▸ **Exercise description**:
Locate the line bearing "[268,243,317,263] hunt, ->" in the material below, then reproduce it and each following line up to and including the line bearing "(1063, 286) none".

-- Data supplied follows --

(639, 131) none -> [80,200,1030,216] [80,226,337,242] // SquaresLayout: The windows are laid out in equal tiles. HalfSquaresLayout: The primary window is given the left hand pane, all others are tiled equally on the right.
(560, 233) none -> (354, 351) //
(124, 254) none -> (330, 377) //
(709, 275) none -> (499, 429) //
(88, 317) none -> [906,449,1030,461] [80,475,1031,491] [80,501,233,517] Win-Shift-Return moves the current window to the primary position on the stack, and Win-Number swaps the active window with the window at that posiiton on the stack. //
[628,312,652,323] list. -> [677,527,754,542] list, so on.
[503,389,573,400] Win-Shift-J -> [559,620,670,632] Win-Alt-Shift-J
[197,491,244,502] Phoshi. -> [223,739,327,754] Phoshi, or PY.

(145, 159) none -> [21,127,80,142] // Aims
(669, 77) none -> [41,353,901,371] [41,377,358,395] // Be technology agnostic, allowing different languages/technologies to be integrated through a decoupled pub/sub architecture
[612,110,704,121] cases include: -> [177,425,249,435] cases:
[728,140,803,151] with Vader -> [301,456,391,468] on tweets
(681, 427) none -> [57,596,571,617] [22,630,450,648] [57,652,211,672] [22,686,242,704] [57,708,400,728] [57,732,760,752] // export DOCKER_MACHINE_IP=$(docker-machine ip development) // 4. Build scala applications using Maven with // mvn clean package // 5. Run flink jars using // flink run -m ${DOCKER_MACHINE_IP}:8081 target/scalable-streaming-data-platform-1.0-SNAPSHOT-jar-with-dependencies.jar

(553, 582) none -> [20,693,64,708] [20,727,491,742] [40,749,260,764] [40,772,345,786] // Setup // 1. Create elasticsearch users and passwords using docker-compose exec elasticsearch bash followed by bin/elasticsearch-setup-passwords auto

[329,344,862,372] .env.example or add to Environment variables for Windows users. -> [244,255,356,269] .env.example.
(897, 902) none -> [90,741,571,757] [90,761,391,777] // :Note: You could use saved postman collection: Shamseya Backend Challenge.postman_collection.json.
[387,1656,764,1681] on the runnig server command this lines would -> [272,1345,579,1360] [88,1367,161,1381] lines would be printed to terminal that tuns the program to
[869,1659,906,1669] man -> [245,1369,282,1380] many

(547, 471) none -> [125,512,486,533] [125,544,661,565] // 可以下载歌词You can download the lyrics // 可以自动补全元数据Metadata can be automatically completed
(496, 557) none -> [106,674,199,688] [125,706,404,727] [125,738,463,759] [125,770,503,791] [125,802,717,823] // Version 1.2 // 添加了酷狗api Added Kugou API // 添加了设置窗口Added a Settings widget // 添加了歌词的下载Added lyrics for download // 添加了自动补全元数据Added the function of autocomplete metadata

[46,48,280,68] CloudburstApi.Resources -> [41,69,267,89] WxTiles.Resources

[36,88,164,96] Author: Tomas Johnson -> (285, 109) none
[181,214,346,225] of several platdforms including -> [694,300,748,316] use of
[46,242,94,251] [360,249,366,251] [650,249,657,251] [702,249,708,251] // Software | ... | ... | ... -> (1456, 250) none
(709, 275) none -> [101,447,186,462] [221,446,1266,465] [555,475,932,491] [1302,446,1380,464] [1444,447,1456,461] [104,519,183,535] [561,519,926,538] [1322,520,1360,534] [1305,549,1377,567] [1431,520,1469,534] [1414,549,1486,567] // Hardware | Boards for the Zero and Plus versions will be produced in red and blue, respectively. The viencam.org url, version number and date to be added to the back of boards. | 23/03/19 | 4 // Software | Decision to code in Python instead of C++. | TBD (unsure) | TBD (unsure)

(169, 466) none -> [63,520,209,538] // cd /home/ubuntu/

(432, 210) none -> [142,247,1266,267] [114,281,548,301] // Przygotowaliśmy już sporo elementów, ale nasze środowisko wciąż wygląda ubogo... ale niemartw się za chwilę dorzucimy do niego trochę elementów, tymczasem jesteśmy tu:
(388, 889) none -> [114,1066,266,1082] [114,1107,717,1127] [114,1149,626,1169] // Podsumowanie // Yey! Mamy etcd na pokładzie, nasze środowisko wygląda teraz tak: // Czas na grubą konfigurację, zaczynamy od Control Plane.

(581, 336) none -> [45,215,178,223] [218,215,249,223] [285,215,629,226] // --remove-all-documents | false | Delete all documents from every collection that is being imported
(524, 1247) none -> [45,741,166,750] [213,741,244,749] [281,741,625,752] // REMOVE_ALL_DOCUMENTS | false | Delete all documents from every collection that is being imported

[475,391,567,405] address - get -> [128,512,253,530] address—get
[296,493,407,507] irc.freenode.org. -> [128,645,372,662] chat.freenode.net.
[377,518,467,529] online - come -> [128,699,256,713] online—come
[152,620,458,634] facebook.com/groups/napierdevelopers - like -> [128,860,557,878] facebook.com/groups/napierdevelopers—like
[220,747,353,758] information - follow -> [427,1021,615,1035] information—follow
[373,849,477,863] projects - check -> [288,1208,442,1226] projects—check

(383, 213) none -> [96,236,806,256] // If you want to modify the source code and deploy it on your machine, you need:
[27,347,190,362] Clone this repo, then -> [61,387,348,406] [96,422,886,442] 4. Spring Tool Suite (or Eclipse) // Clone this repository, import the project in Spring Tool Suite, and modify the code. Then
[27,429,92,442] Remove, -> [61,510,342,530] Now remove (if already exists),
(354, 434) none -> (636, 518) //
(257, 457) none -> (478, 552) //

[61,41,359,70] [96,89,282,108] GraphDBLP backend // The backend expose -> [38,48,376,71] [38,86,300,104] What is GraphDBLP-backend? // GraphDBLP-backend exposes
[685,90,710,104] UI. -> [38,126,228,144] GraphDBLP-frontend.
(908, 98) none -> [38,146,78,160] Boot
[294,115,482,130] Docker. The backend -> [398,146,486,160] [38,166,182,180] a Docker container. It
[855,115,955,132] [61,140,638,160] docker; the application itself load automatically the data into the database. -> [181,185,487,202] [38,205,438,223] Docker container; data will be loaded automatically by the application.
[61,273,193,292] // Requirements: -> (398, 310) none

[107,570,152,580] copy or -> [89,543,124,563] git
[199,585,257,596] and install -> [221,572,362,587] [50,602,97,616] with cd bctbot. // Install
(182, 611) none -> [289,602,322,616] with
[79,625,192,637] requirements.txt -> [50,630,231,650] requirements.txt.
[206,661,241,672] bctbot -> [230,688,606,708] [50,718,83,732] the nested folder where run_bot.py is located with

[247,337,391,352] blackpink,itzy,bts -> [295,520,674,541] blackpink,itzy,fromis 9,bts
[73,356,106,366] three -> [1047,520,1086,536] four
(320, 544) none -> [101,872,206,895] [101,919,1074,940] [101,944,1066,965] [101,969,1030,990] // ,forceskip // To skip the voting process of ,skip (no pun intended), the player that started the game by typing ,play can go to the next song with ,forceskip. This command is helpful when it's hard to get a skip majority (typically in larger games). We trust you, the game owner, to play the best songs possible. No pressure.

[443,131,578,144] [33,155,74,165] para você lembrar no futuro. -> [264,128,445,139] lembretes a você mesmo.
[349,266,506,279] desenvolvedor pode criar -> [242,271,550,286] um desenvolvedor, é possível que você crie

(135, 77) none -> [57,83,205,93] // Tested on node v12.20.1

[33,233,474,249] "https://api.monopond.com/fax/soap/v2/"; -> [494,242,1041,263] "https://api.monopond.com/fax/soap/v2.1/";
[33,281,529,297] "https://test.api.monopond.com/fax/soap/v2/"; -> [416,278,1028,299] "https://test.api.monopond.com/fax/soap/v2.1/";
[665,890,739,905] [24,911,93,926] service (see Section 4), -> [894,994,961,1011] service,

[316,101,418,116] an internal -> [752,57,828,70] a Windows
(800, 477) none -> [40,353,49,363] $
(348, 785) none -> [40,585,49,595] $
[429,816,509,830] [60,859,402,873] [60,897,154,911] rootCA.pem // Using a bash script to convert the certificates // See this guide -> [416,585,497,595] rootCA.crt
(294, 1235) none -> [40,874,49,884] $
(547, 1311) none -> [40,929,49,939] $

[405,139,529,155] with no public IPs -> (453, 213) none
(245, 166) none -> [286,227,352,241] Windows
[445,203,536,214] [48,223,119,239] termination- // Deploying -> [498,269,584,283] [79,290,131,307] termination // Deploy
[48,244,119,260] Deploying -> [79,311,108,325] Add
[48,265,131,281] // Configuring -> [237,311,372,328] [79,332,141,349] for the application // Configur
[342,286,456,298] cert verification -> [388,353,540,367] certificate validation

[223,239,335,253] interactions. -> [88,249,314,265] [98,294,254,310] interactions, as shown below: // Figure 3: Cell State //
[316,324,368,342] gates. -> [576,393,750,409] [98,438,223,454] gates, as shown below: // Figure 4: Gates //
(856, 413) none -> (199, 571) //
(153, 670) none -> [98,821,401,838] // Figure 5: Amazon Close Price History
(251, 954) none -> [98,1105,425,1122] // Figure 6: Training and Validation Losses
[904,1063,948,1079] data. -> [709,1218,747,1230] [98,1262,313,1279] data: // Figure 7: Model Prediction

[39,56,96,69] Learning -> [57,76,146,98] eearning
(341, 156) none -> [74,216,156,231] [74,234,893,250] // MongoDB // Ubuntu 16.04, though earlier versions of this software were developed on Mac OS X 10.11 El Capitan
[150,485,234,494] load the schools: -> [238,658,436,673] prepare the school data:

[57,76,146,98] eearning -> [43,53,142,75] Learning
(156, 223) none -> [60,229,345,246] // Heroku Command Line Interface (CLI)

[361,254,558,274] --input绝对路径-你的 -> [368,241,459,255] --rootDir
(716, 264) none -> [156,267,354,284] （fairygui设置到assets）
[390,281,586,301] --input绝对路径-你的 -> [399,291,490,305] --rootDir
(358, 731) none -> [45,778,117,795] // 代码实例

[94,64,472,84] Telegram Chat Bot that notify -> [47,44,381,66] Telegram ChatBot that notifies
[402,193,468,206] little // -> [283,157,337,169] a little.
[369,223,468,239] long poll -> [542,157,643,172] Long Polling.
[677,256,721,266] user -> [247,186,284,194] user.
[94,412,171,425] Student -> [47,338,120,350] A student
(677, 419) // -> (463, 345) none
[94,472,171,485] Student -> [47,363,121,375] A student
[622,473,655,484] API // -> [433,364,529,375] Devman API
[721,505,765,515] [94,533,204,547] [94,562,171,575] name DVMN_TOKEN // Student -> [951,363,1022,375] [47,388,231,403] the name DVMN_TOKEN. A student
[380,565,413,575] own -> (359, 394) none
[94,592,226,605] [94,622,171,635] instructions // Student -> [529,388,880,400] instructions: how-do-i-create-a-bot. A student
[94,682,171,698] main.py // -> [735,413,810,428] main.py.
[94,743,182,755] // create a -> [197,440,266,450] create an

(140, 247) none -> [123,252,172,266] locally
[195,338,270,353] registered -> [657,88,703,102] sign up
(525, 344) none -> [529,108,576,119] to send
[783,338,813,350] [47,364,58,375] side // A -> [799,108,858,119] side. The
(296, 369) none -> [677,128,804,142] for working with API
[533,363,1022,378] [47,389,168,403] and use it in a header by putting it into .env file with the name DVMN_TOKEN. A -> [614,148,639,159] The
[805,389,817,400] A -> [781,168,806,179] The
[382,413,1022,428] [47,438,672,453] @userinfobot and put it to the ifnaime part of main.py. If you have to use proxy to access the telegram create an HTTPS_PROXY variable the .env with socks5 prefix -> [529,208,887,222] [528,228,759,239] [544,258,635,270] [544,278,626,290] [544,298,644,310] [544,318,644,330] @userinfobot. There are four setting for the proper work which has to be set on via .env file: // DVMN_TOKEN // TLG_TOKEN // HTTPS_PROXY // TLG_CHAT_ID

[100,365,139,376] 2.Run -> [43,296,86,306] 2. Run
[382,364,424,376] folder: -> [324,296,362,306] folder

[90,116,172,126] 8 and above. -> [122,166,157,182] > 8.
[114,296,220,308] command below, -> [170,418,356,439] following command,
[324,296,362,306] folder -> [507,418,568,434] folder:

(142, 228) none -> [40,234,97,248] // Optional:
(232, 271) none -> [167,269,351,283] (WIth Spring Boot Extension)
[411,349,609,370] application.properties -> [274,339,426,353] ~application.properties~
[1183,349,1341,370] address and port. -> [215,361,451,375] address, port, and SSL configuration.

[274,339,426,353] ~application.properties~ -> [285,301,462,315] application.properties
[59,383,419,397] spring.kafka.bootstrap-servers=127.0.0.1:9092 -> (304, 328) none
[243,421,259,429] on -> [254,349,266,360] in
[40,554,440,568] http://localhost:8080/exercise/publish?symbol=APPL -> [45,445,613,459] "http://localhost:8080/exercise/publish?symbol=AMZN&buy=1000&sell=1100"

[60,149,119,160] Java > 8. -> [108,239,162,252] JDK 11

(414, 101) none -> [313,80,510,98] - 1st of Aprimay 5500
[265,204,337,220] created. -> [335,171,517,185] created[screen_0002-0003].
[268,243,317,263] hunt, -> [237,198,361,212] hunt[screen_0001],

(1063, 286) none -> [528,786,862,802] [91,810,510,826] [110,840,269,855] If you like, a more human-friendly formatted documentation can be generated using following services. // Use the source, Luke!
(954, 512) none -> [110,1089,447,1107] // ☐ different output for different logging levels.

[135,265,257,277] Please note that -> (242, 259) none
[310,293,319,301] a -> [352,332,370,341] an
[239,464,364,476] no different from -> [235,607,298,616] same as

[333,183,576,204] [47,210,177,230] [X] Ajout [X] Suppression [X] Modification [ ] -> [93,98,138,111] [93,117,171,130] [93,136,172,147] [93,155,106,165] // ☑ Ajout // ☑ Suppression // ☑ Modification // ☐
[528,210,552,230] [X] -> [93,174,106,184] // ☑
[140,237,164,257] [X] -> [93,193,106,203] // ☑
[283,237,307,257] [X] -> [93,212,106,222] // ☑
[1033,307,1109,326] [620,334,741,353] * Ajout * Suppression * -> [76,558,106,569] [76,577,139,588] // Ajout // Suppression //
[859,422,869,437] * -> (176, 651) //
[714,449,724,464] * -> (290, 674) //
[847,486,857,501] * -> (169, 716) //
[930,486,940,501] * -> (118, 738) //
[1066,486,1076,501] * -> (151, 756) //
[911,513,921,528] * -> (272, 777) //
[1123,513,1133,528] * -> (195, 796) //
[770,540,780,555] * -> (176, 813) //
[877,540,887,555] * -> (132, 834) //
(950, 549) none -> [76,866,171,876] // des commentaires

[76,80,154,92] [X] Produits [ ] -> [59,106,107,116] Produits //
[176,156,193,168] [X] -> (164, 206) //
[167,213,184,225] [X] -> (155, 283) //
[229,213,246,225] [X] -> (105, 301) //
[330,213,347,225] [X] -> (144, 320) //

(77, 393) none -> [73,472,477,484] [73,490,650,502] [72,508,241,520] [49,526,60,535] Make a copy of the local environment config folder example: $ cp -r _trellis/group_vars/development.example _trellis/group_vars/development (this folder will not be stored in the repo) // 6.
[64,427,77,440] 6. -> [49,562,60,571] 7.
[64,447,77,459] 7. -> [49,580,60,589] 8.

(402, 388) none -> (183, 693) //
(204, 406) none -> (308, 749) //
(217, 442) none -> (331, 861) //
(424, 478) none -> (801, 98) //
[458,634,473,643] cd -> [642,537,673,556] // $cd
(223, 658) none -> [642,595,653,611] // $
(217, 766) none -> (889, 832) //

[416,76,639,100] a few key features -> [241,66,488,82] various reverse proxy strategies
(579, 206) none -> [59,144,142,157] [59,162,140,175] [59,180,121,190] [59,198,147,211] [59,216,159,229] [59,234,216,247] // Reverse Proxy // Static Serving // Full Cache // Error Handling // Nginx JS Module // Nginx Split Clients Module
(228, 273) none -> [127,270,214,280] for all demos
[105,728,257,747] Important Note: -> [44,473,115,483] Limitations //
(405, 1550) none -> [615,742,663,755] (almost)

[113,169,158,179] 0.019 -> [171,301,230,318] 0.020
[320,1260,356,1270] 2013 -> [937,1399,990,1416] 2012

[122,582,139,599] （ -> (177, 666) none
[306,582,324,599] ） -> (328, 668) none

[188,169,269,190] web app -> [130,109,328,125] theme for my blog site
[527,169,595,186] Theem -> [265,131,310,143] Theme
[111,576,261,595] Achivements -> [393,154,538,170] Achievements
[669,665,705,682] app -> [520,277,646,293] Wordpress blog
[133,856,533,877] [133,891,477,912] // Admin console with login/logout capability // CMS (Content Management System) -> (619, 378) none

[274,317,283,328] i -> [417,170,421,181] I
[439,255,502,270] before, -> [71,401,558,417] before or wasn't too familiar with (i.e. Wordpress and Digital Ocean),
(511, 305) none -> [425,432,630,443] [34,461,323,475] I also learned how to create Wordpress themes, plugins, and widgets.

-- Data supplied concluded --

▸ **Task solution**:
[268,243,317,263] hunt, -> [237,198,361,212] hunt[screen_0001],

(1063, 286) none -> [528,786,862,802] [91,810,510,826] [110,840,269,855] If you like, a more human-friendly formatted documentation can be generated using following services. // Use the source, Luke!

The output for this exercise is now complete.